Beloved apparel company Supreme has been popping up in headlines recently for everything from a potential Michael Jackson collection to an accidental Kmart spotting. Even luxury retailer Louis Vuitton collaborated with the company. When Supreme stocks new items, fans line up for hours to nab the items, and resellers can sell those products at a major profit. This led us to wonder what is up with this company in the first place? How could a T-shirt company obtain such a huge cult following in a short amount of time?
We set out to find out.
For VICE U.K. writer Jamie Clifton, he became fascinated with the brand after stumbling onto a crowd lined up for Supreme’s new T-shirt featuring Morrissey’s face. One man in line said he even paid for a flight and hotel just to get a spot in line.

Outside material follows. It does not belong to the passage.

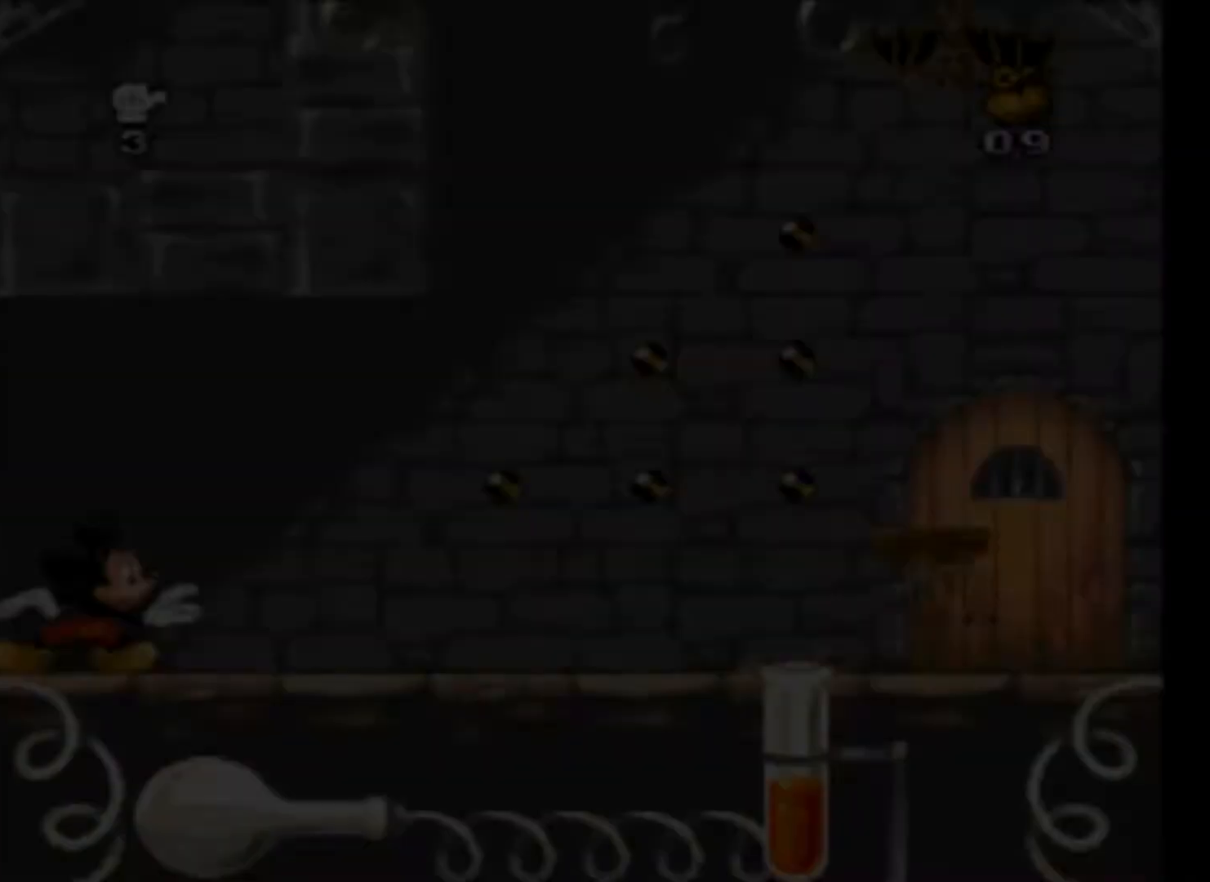
{"buttons": ["DPAD_RIGHT"], "events": []}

According to Clifton, Supreme releases new clothes every Thursday. As a result, Thursday morning is when everyone starts lining up. It would be Wednesday night, but the local government has forbidden it. And, Supreme does not do restocks. Once it’s gone, it’s gone. As you can imagine, these are huge targets for eBay resellers. A $210 pink denim jacket once sold for $3,000 to a buyer in Kyoto.
So, what’s all the fuss about? How did Supreme manage to find its niche, and to such a high degree?

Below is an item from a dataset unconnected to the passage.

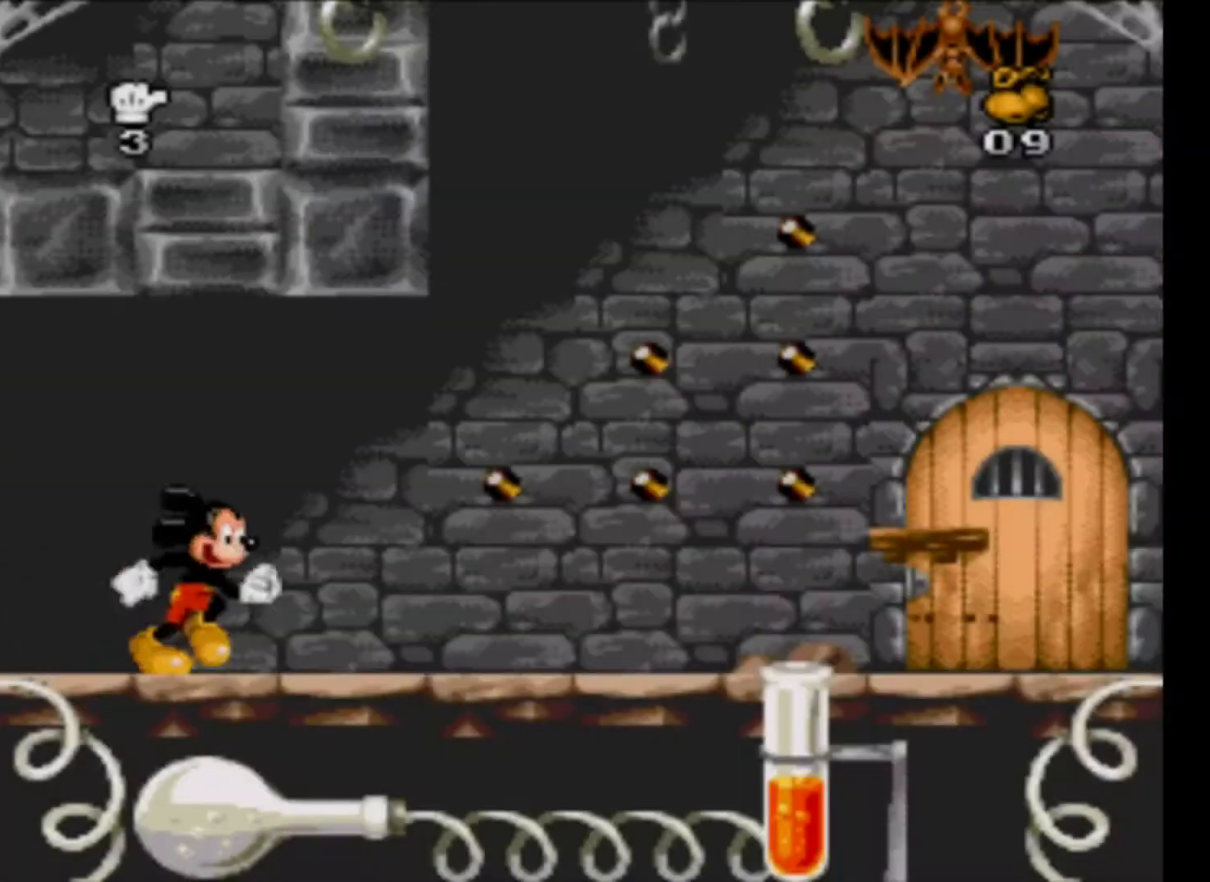
{"buttons": ["DPAD_RIGHT"], "events": []}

The first reason seems to be hype. Drake and Kanye have all sported Supreme pieces, so it obviously has its own celebrity fanbase. But Clifton points out the mayhem has to go deeper than that. After all, brands receive celebrity endorsements all the time.
To learn more, he started at the beginning. Opened in 1994, Supreme started as a skate shop in Lower Manhattan as an outlet for older skaters in New York that wanted to avoid dressing like “man-children.”
To cater to this crowd, the shop started selling T-shirts in small runs—just hoodies and sweaters at first, then shoes in collaboration with Nike and Clarks, jeans with A.P.C., and finally T-shirts featuring the work of surrealist painter H.R. Giger. It was then that the brand made its name as a cult brand. The uniqueness of the brand coupled with the short supply makes it must-have to anyone semi-involved in the fashion world. It’s an instant way to guarantee that what you wear in public won’t be on everyone.
So, who knows how much longer Supreme will retain its title as king of the millennials, but one thing’s for sure: If you want to make a buck, start lining up for these limited edition releases.
And for apparel brands looking to capture some of Supreme’s magic, it’s all about being different. Do your own thing, do it well and create demand.